America can soon run on Dunkin’ and pay for it with a tap.
Following closely on the heels of Starbucks’ recent announcement that it will soon accept Apple Pay, Dunkin’ Donuts is the latest retailer to announce that it will accept Apple Pay. Customers can gift or reload virtual Dunkin’ Donuts cards through the Dunkin’ mobile app, which adds a layer of security by tokenizing transactions.
“Apple Pay represents an important step in our ongoing commitment to leverage the best technologies to help busy, on-the-go people enjoy our full menu of coffees, donuts and sandwiches any time of day, more quickly and conveniently than ever,” said Scott Hudler, Vice President, Global Consumer Engagement at Dunkin’ Brands. “With Apple Pay, we continue to differentiate our brand with a superior guest experience that includes offering a full array of options to reload your card within the Dunkin’ Mobile App.”

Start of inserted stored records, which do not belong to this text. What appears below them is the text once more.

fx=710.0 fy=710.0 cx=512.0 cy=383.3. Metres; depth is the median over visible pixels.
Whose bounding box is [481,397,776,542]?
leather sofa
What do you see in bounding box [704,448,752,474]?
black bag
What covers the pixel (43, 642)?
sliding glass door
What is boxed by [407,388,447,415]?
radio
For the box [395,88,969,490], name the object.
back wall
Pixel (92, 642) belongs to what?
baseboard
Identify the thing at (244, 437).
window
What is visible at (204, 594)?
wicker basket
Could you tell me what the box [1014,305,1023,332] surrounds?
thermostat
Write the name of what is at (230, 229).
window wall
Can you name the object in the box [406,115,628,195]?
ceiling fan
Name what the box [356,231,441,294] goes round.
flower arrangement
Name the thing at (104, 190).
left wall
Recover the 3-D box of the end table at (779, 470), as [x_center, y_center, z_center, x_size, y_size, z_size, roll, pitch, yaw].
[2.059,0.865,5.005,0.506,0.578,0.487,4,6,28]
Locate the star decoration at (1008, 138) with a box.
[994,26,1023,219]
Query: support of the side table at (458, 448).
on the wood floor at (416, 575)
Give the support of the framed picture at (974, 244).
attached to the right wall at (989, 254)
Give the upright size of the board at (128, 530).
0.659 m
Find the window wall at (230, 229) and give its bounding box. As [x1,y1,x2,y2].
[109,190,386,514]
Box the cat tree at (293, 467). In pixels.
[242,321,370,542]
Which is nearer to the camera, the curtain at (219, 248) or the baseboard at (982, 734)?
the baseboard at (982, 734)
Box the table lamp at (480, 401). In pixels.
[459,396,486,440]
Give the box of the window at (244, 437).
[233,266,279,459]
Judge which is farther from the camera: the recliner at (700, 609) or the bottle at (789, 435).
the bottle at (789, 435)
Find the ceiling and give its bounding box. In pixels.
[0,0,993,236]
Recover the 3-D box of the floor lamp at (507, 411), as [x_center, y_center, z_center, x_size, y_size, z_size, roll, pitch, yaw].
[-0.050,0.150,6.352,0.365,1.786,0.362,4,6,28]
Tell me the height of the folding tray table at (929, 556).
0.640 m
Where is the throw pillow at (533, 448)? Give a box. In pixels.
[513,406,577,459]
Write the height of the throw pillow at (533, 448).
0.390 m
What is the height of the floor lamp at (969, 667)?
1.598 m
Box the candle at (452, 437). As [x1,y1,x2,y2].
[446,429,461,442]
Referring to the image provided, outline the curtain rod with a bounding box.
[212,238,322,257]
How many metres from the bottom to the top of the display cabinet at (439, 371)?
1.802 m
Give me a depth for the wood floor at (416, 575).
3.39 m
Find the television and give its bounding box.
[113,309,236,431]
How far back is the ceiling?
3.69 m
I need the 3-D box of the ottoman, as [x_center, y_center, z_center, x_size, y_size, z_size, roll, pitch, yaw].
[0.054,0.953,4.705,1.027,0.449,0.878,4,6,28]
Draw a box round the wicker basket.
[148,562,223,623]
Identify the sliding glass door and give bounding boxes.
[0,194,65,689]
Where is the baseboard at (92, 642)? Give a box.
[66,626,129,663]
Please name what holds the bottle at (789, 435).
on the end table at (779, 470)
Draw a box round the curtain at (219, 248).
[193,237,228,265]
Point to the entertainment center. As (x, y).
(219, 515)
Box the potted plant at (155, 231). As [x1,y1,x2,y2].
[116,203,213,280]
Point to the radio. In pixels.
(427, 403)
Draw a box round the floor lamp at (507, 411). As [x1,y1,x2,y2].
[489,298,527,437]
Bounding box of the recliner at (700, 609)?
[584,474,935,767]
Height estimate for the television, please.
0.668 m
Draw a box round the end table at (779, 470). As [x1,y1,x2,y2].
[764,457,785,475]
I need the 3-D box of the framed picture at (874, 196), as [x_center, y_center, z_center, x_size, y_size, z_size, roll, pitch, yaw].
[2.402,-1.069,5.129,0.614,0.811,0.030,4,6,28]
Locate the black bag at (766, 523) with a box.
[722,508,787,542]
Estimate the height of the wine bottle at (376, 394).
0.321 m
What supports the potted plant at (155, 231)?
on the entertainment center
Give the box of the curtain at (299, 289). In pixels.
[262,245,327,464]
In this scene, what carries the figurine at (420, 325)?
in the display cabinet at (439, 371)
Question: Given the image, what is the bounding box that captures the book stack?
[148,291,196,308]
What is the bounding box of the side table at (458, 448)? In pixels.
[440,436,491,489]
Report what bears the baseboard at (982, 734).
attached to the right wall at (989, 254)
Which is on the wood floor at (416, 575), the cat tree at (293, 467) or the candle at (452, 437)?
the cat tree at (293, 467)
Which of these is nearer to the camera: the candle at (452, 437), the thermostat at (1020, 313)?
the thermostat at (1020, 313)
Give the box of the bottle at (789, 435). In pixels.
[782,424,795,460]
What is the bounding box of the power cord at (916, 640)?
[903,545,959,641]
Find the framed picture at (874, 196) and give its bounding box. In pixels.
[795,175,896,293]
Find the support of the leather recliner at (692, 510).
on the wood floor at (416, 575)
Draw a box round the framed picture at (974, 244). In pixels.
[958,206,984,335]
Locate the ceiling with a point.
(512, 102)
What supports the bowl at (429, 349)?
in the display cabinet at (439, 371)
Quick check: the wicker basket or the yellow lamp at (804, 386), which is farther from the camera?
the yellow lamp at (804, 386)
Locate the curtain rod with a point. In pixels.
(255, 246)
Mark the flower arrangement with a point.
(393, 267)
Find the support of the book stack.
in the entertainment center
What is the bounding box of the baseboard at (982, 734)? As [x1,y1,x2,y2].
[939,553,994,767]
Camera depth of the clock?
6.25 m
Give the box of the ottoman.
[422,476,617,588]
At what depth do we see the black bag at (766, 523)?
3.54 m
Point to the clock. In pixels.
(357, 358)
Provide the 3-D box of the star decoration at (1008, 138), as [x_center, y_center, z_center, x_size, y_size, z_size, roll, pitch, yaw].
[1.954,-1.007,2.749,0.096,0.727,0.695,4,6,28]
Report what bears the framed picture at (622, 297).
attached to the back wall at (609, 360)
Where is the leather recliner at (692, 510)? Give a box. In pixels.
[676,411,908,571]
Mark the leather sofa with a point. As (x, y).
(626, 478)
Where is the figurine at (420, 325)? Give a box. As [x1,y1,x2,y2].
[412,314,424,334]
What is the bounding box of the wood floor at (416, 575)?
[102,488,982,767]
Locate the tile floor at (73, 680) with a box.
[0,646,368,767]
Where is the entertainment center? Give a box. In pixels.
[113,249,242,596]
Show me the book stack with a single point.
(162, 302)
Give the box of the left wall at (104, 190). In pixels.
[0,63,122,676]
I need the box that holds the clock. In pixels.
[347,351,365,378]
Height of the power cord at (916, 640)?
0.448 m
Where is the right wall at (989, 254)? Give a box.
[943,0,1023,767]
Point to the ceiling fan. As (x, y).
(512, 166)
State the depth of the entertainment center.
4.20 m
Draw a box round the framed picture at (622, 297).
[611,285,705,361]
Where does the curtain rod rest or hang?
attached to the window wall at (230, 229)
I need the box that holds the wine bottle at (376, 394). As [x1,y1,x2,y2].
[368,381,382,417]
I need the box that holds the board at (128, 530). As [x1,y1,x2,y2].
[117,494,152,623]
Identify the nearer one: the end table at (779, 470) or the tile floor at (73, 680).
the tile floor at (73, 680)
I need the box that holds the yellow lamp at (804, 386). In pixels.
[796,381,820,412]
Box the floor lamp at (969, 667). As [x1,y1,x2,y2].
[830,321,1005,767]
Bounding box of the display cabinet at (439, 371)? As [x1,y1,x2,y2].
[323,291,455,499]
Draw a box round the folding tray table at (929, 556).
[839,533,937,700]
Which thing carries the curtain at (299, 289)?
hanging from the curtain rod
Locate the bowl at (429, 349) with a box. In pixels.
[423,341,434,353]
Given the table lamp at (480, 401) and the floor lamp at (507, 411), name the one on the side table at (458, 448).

The latest addition adds fire to Dunkin’s ongoing battle with Starbucks in the mobile payment space. Starbucks’ 7,500 locations aim to start accepting Apple Pay next year, but the coffee juggernaut won’t have offer rewards on Apple Pay.
But for now, the hype hasn’t translated to actual adoption.
As MPD CEO Karen Webster posited in her recent commentary: “Not since, well, ever has there been such fanfare around the launch of a new payments scheme. Apple’s Tim Cook proclaimed 2015 the ‘Year of Apple Pay‘ when it launched in the Fall of 2014. And ever since, the industry pundits and the media basically have called it “game over” for everyone else.”
“Yet a year later, the vast, vast, vast, vast majority of the early adopters of the new iPhones, and now the mainstream Apple iPhone 6/6S users, haven’t taken the bait. And the shine has come off the apple, so to speak,” Webster wrote.
Holiday shopping is an ideal time to gauge traction for new payment methods — and Apple Pay in particular didn’t fare exceptionally well. Research firm InfoScout examined the receipts of 300,000 Black Friday shoppers and found Apple Pay usage to be underwhelming, with only 2.7 percent of Apple Pay eligible consumers using Apple Pay to complete transactions.
This is corroborated in PYMNTS Apple Pay Adoption Tracker which measured Apple Pay adoption to be at 16 percent as of October. Moreover, those who didn’t use Apple Pay in a transaction where they could have (and who had used it in the past) had two primary reasons for not tapping with Apple Pay. As we have seen in past surveys, they either forgot (30.1 percent) or didn’t know that the store they were in offered it (30.1 percent).
This has been a persistent problem for Apple Pay since its inception over a year ago in October 2014.